Burgazada'da buluna kabri başındaki törende şair Güngör Gençay kısa bir konuşma yaptı. Reha Mağden denince aklına hemen kalem ve kalemcikler geldiğini belirterek şunları söyledi:
"Peki, nasıl bir kalem, kalem mi, kalemcik mi? Dilimizdeki belirteçler ekonomi ve ticaret alanlarında kullanıldığı zaman kafaları karıştırıyorsa da, yazı alanında şeffaflığa yol açıyor. Öyle ya gemi dendiği zaman, bir ticaret terimi olarak karşılığını bulabilirsiniz. Ama gemicik diye bir şey yok. İşte bu gemi ve gemicik sahiplerinin emrinde kalem oynatanlar da kalemcik oluyor. Reha Mağden ise, kalemdi, hep kalem kaldı."

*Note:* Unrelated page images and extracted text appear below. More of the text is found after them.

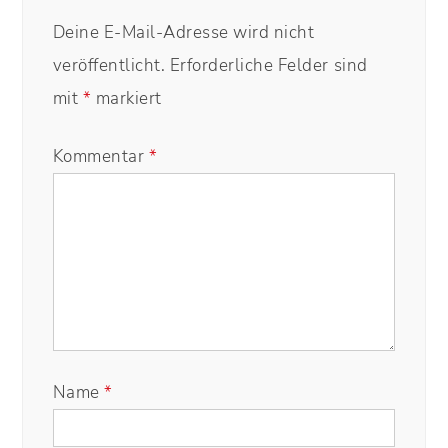
Deine E-Mail-Adresse wird nicht
veröffentlicht.
Erforderliche Felder sind
mit
*
markiert
Kommentar
*
Name
*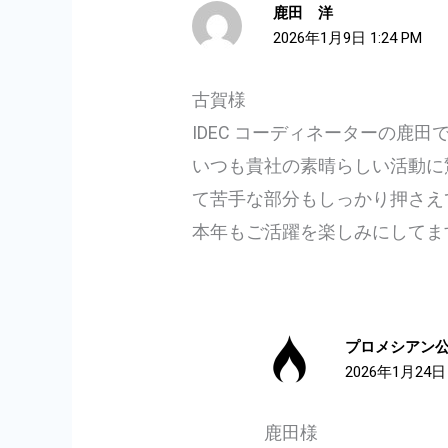
鹿田 洋
2026年1月9日 1:24 PM
古賀様
IDEC コーディネーターの鹿
いつも貴社の素晴らしい活動に
て苦手な部分もしっかり押さえ
本年もご活躍を楽しみにしてま
プロメシアン
2026年1月24日 
鹿田様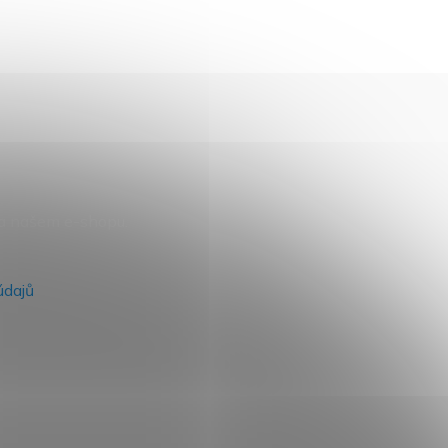
na našem e-shopu.
údajů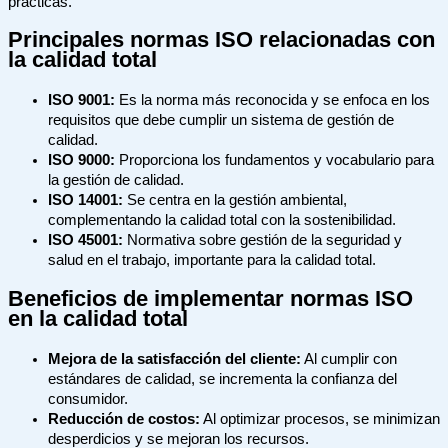
prácticas.
Principales normas ISO relacionadas con
la calidad total
ISO 9001:
Es la norma más reconocida y se enfoca en los
requisitos que debe cumplir un sistema de gestión de
calidad.
ISO 9000:
Proporciona los fundamentos y vocabulario para
la gestión de calidad.
ISO 14001:
Se centra en la gestión ambiental,
complementando la calidad total con la sostenibilidad.
ISO 45001:
Normativa sobre gestión de la seguridad y
salud en el trabajo, importante para la calidad total.
Beneficios de implementar normas ISO
en la calidad total
Mejora de la satisfacción del cliente:
Al cumplir con
estándares de calidad, se incrementa la confianza del
consumidor.
Reducción de costos:
Al optimizar procesos, se minimizan
desperdicios y se mejoran los recursos.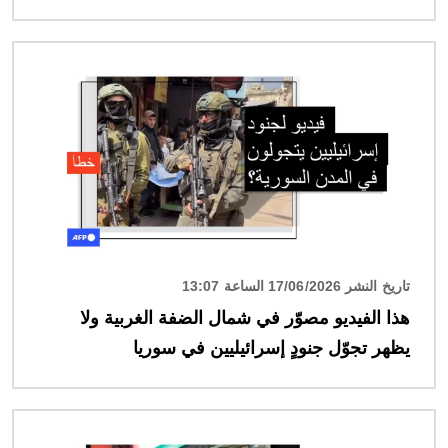
الصورة
تاريخ النشر 17/06/2026 الساعة 13:07
هذا الفيديو مصوّر في شمال الضفة الغربية ولا
يظهر تجوّل جنودٍ إسرائيليين في سوريا
الصورة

Reha Mağden'in kabrinde yapılan tören sonrası Barba Yani'ya gidildi. Yemek sırasında konuşan Rana Mağden "Her şey güzel olsun, herkes mutlu olsun isterdi. Mezarı yapılmadan önce iki günde bir ziyaretine giderdim. Mezarı yapıldıktan sonra ise uzun süre gidemedim. Çünkü gider ve mezarını yapılı görürsem, ölümünü kabul ederim diye düşünüyordum. Mezar taşının siyah olmasını isterdi. O bile yaşama isyanını gösteriyor. Şu ana bütün dostları toplandığı için, sevildiğini hissettiği için çok mutludur."
Reha Mağden Denince
Osman Bozkurt: Reha Mağden denince aklıma, ilkin erdeminden "Ceddini mağrur, zürriyetini mamur" edemeyen bir gazeteciyi, ikincisi, kötülüklerin anası olan paradan nefret eden, bu yüzden dolgun ücret aldığı zamanlarda bile parasız kalan bir adamı... Ve nihayet rakıyı...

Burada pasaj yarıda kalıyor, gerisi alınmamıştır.